When the FDA approved tigecycline in 2005, the drug was the first glycylcycline, a tetracycline derivative, available for use in a clinical setting. Tigecycline binds to the 30S subunit of microbial ribosomes and disrupts protein translation inside bacteria. The antibiotic is indicated for complicated skin and skin structure infections, complicated intraabdominal infections and community-acquired bacterial pneumonia. The FDA has not approved tigecycline for diabetic foot infection or hospital-acquired pneumonia, including ventilator-associated pneumonia.
Although Public Citizen welcomed the FDA’s addition of a black box warning label to tigecycline, Dr. Carome said he would like to see Pfizer release a Dear Doctor letter. “It’s most important that the physician prescribers understand this risk,” he said.
At Hackensack University Medical Center, in New Jersey, where Dr. McCoy practices, tigecycline is listed as a restricted antibiotic under the institution’s antibiotic stewardship program. Infectious disease clinicians prescribe other agents first, reserving tigecycline for cases of allergic reactions or multidrug resistance.

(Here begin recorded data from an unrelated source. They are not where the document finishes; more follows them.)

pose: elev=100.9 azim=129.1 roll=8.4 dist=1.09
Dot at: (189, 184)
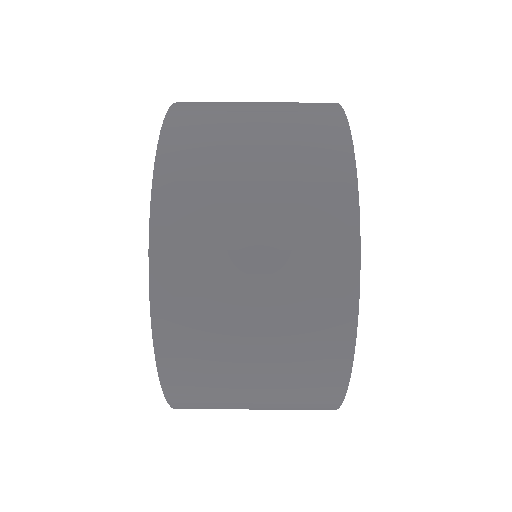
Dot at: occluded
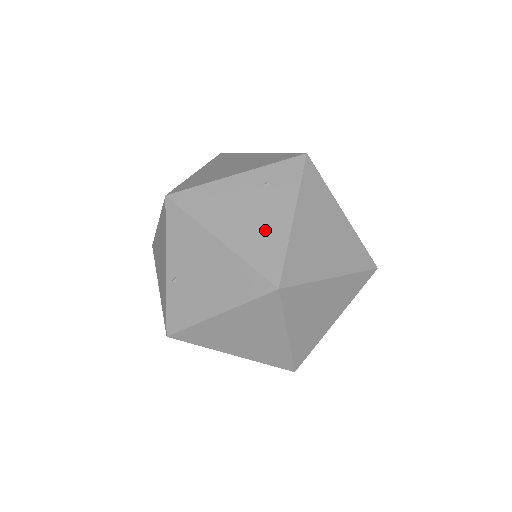
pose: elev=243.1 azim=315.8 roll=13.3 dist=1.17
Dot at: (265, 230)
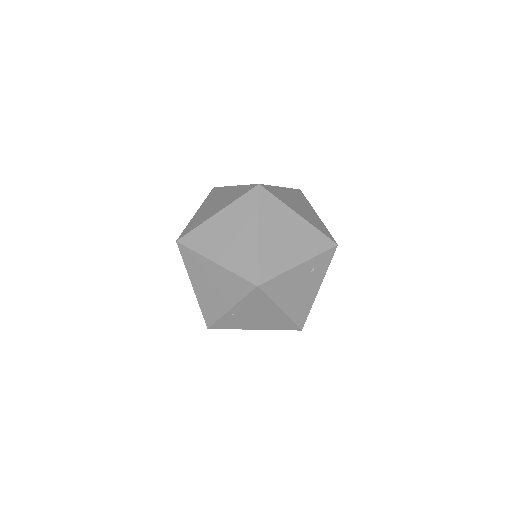
Dot at: (305, 300)
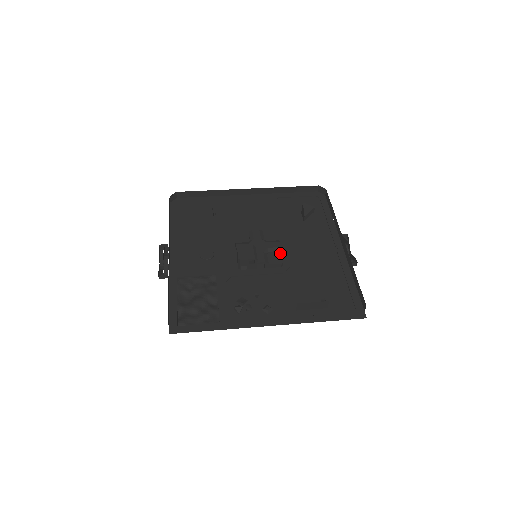
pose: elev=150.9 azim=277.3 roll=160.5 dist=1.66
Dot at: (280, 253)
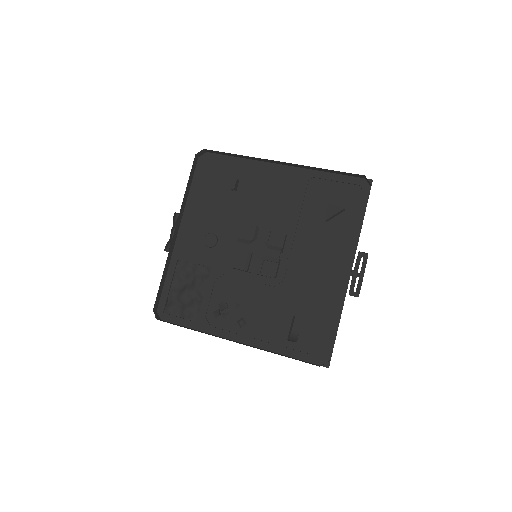
Dot at: (277, 264)
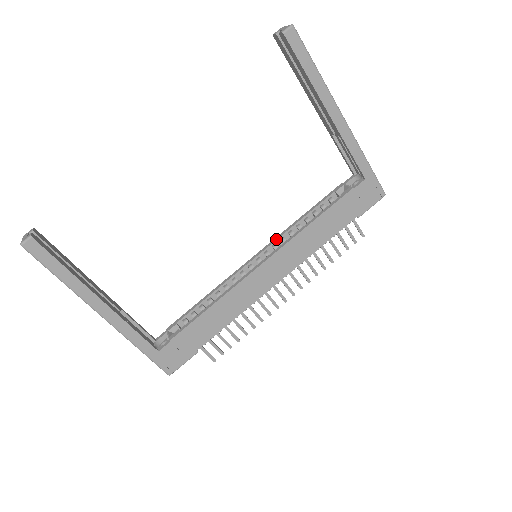
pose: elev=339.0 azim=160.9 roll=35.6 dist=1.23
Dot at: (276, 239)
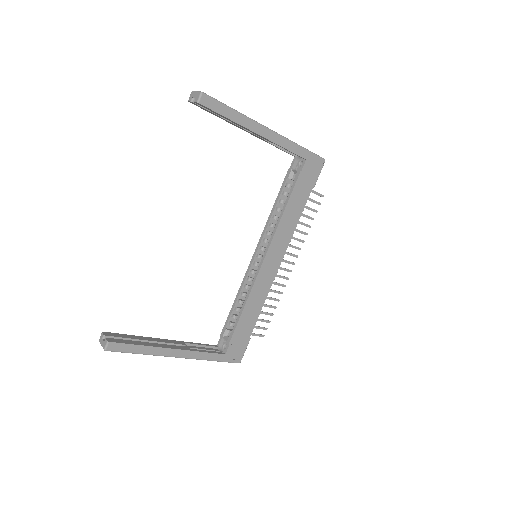
Dot at: (263, 235)
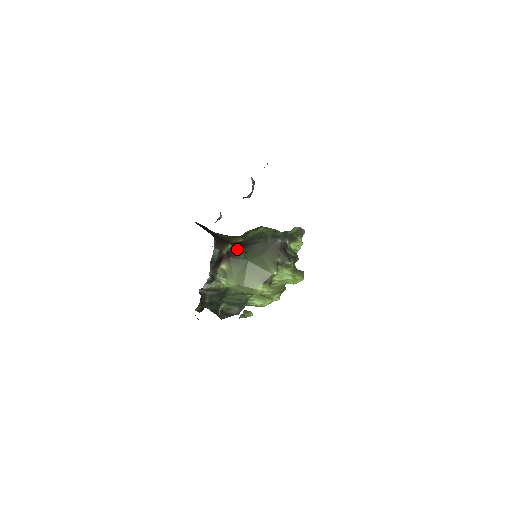
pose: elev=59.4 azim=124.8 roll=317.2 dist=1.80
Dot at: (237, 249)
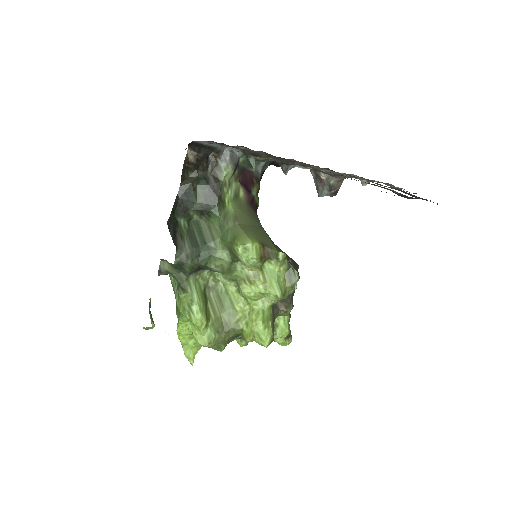
Dot at: occluded
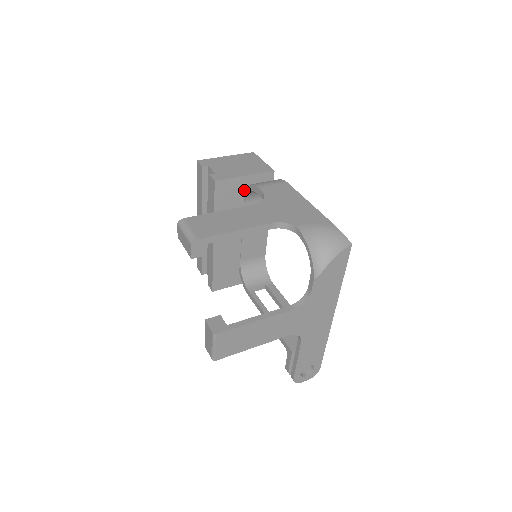
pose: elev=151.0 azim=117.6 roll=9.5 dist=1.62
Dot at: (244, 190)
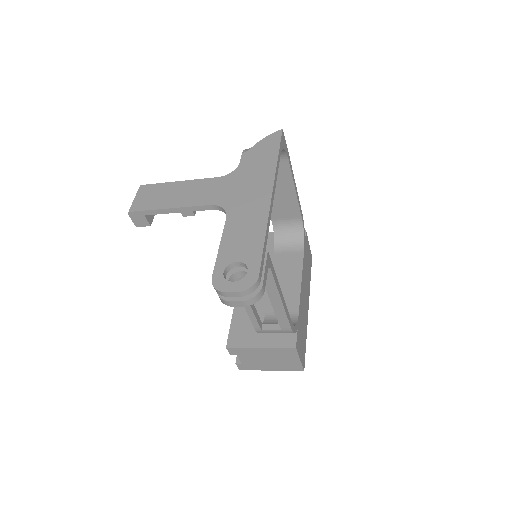
Dot at: occluded
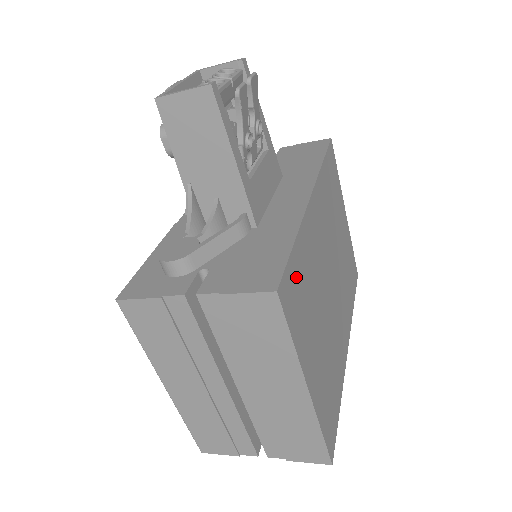
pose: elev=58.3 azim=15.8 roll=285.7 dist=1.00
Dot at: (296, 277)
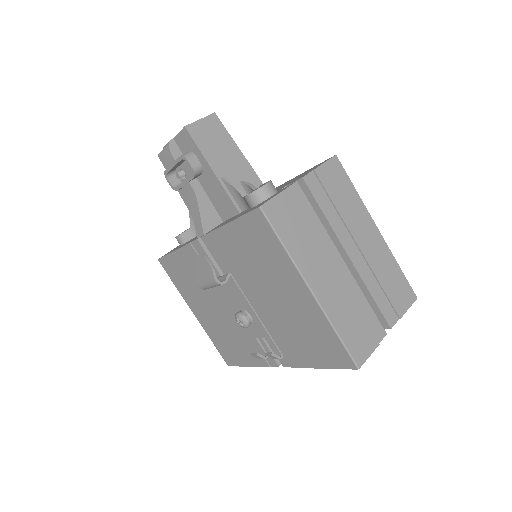
Dot at: occluded
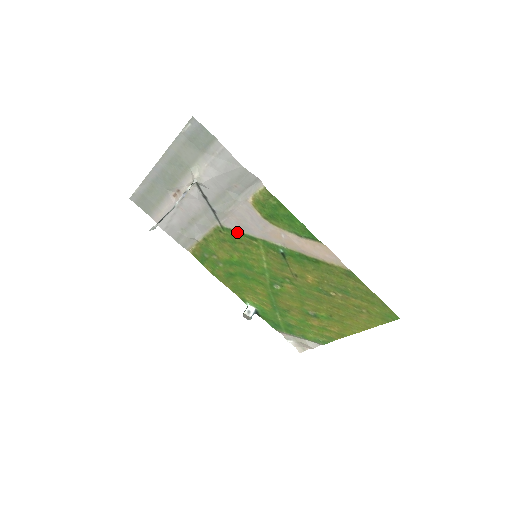
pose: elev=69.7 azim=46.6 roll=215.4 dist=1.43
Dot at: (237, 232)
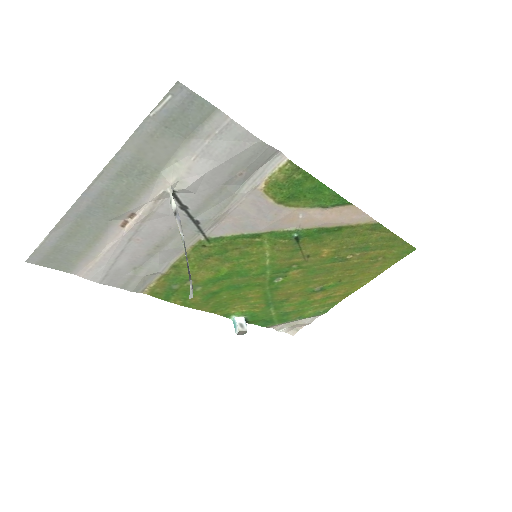
Dot at: (232, 237)
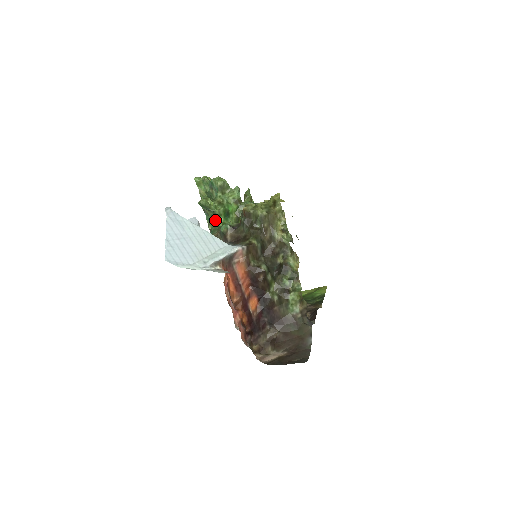
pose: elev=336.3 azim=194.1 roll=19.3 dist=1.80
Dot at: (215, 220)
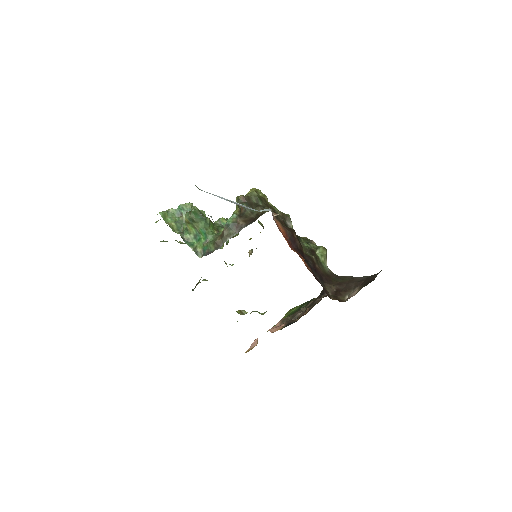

“If you have a resistant gram-negative organism, when you can’t use the first-, second- or third-line choices,” Dr. McCoy said, “you might [still] look to use this agent. That’s probably how most people have used it, and that’s why the warning might not change [practice] much.”
Drs. Carome and McCoy reported no conflicts of interest. Dr. Stein has received research grants from Pfizer, Inc.